The Interesting Economy
Like many great social software applications, Flickr began its life as something else. Flickr was built on a platform for a game called Game Neverending, which had a lot of great features including an in-game economy based on exchanging various totems that had different relative values. There was really only a barter economy, which left the “innate” value of any individual item to be pretty opaque.
Today, Flickr has interestingness, which is a measure of some combination of how many times a picture has been viewed, how many comments it has, how many times it’s been tagged or marked as a favorite, and some other special sauce. I suppose revealing the exact mix would encourage even more people to game the system, but the fact that it’s not disclosed has led to a number of attempts to reverse-engineer the system. I doubt any of them are/will be successful (Flickr can update/evolve fast enough to change the algorithm if they figure it out) but that’s probably going to be an ongoing dialogue.
When I think of things getting gamed, I think of Clay Shirky saying “social software is stuff that gets spammed”. So maybe economies are things that get gamed.
What I’m wondering is, how is Flickr’s interestingness different than the economy in Game Neverending?

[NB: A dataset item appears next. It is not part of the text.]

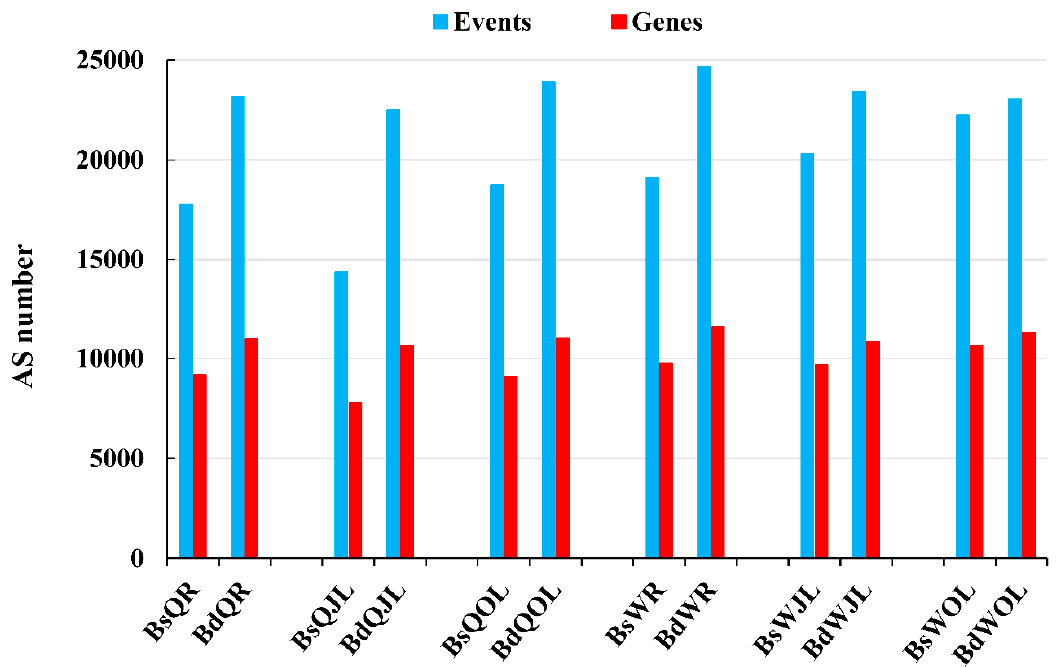
Figure 4. The numbers of the alternative splicing (AS) events and genes in B. napus cultivars Qingyou10 (QY10) and Wesatr10 (W10) under boron (B) sufficient and deficient conditions. Q, QY10, Qingyou10; W, W10, Westar10; Bs, B sufficient condition; Bd, B deficient condition; R, root; JL, juvenile leaves; OL, old leaves.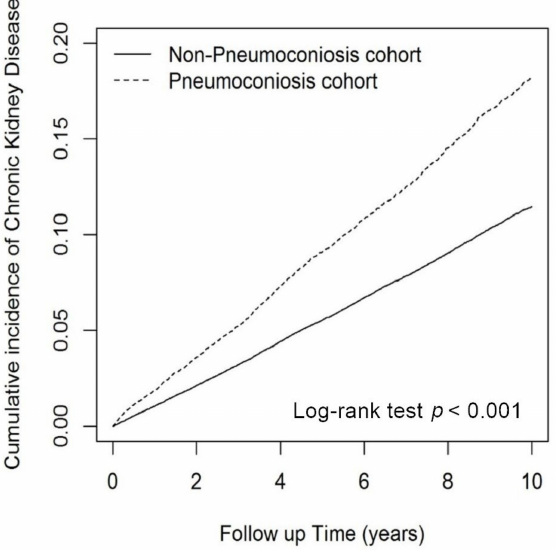
Figure 2. Cumulative incidence of chronic kidney disease in the pneumoconiosis and the nonpneu- moconiosis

Than Second Life? (Or in Evercrack or Neverwinter or any of the other gaming platforms.) Is interestingness its own reward? Why don’t I get to level up or power up when I create something interesting?
More to the point, the in-game economies of these games translate pretty cleanly into real-world cash, with eBay amplifying the efficiency of the currency conversion. And interestingness in other online media (like blogs) is rewarded by cash in a pretty straightforward way; I can sign up for TypePad, check a box to enable text ads, and pay for my account or point the proceeds to my PayPal account when I start getting lots of visitors.
But interestingness in Flickr doesn’t pay. At least not yet. Non-pro users are seeing ads around my photos, but Yahoo’s not sharing the wealth with me, even though I’ve created a draw. Flickr’s plenty open, they’re doing the right thing by any measure of the web as we saw it a year ago, or two years ago. Today, though, openness around value exchange is as important as openness around data exchange.
So does that mean the right answer for cashing in on my interesting work is to ask for a penny from Yahoo? Or does it mean I should just make an automated script that grabs my interesting photos and posts them to my TypePad blog so that I can put ads on them?